"And only last night, while these guys was raising the mischief right here, I was setting around doping out big talk, and raising a mighty big wad for the round-up of the whole darnation gang. Can you beat it? I'm sore. Sore as hell. Say, tell it me again. I don't seem to have it clear."

He passed one great muscular hand across his moist forehead, and the gesture was rather one of helplessness.

Lew Hank regarded him with measuring eyes. He knew him so well. In the ten years and more he had worked for him he had studied his every mood. This phase in the great cattleman's character was something new, something rather startling. Dug's way was usually volcanic. It was hot and fierce for a while, generally to hollowed by a hearty laugh, rather like the passing of a summer storm. But this, in Lew's opinion, was a display of weakness. A sign he neither liked nor respected. The truth was Dug McFarlane had been hit in a direction of which his subordinate had no understanding. That herd of Aberdeen-Angus cattle had been his plaything. His hobby. He had been devoted to it in a way that would have been absurd to any one but a cattleman. Hank decided this unaccustomed weakness must be nipped in the bud.

"Say, boss, it ain't no use in squealin'," he grumbled, in the hard tones of a man who yields to no feelings of sympathy. His weather-stained face was set and ugly in its expression. "Wher's the use in it anyway?" he demanded. "Get a look around. There's miles of territory, an' all of it runs into them blamed hills. I got three boys with me. They're right boys, too. I don't guess there's a thing you or me could tell 'em 'bout their work. Not a thing. Day and night one of 'em's on grazin' guard. Them beasties ain't never left to trail off into the hills. Wal, I guess that's all we ken do—sure. Say, you can't hold up a gang of ten an' more toughs with a single gun in the dead, o' night, 'specially with a hole in your guts same as young Syme's had bored into his. I ain't ast once, nor twice, to hev them beasties run into the corrals o' nights, and fed hay, same as in winter. I've ast it fifty times. It's bin up to you, boss. So I say it's no use in squealin'."
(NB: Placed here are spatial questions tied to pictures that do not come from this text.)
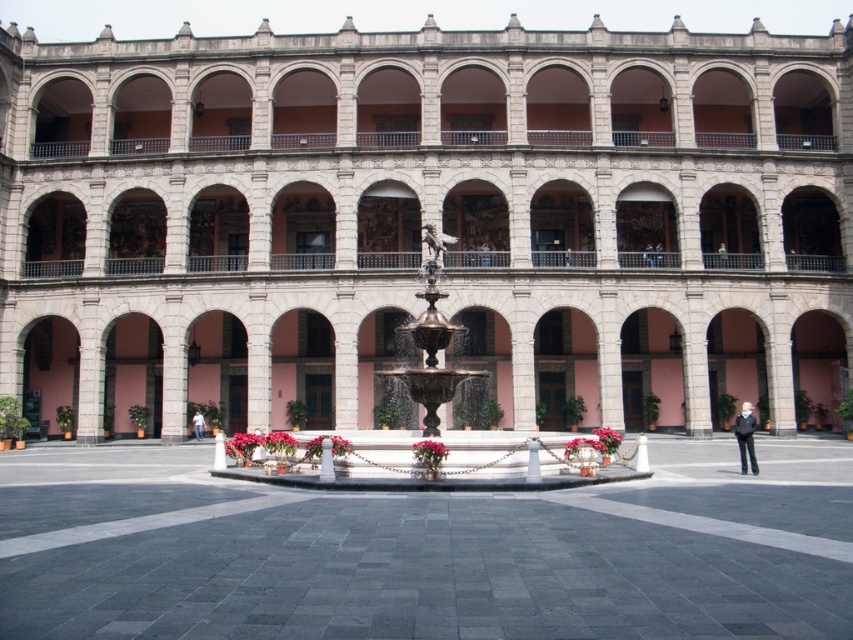
Question: Which object is closer to the camera taking this photo?

Choices:
 (A) stone fountain at center
 (B) smooth pink petals at center

Answer: (B)

Question: Is smooth pink petals at center bigger than matte pink flowers at center?

Choices:
 (A) no
 (B) yes

Answer: (B)

Question: Estimate the real-world distances between objects in this image. Which object is farther from the matte pink flowers at center?

Choices:
 (A) bronze statue at center
 (B) stone fountain at center
 (C) red matte flower at center
 (D) smooth pink petals at center

Answer: (B)

Question: Which point is closer to the camera?

Choices:
 (A) bronze/brass fountain at center
 (B) smooth pink petals at center
 (C) red matte flower at center

Answer: (A)

Question: Can you confirm if stone fountain at center is positioned to the left of matte pink flowers at center?

Choices:
 (A) yes
 (B) no

Answer: (B)

Question: Can you confirm if smooth pink petals at center is smaller than matte pink flowers at center?

Choices:
 (A) yes
 (B) no

Answer: (B)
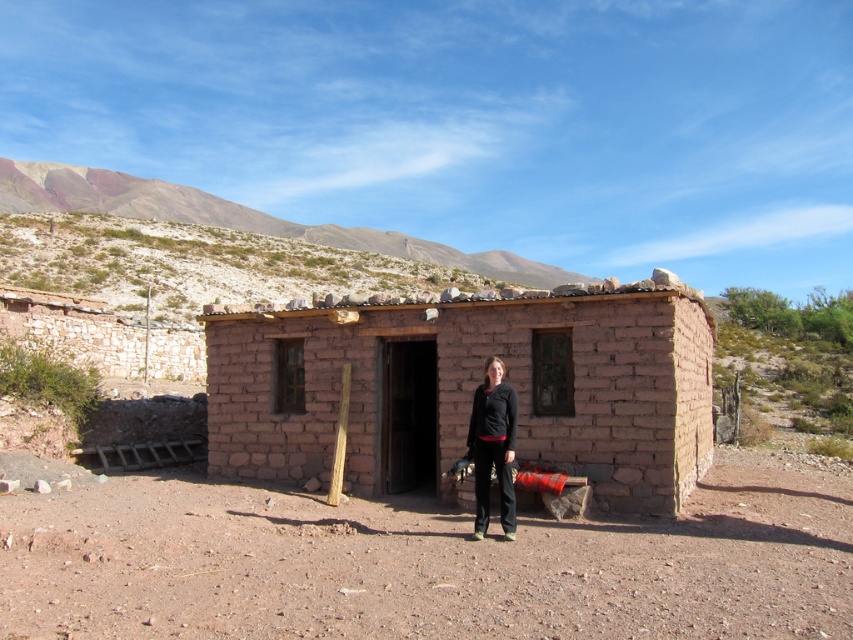
Question: Which of the following is the farthest from the observer?

Choices:
 (A) (490, 456)
 (B) (233, 332)

Answer: (B)

Question: Considering the relative positions of earthy adobe hut at center and black matte pants at center in the image provided, where is earthy adobe hut at center located with respect to black matte pants at center?

Choices:
 (A) right
 (B) left

Answer: (A)

Question: Does earthy adobe hut at center appear under black matte pants at center?

Choices:
 (A) no
 (B) yes

Answer: (A)

Question: Among these points, which one is farthest from the camera?

Choices:
 (A) (503, 374)
 (B) (583, 438)

Answer: (B)

Question: Where is earthy adobe hut at center located in relation to black matte pants at center in the image?

Choices:
 (A) below
 (B) above

Answer: (B)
Hank spat over his horse's shoulder, and his thin lips closed with a snap. He was a lean forceful prairieman who possessed, as he would himself have said, no parlor tricks. Dug McFarlane, for all his wealth, for all he had been elected president of the Western Union Cattle Breeders' Association three years in succession, was no more to him than any other employer who paid wages for work loyally performed.

Dug regarded his foreman with close attention. He ignored the man's rough manner. But, nevertheless, it was not without effect.

"And the other boys?"

"Was dead asleep in the bunkhouse—same as me. What 'ud you have?
They ain't sheep dogs."

Dug took no umbrage.

"And they're out on the trail—right now?"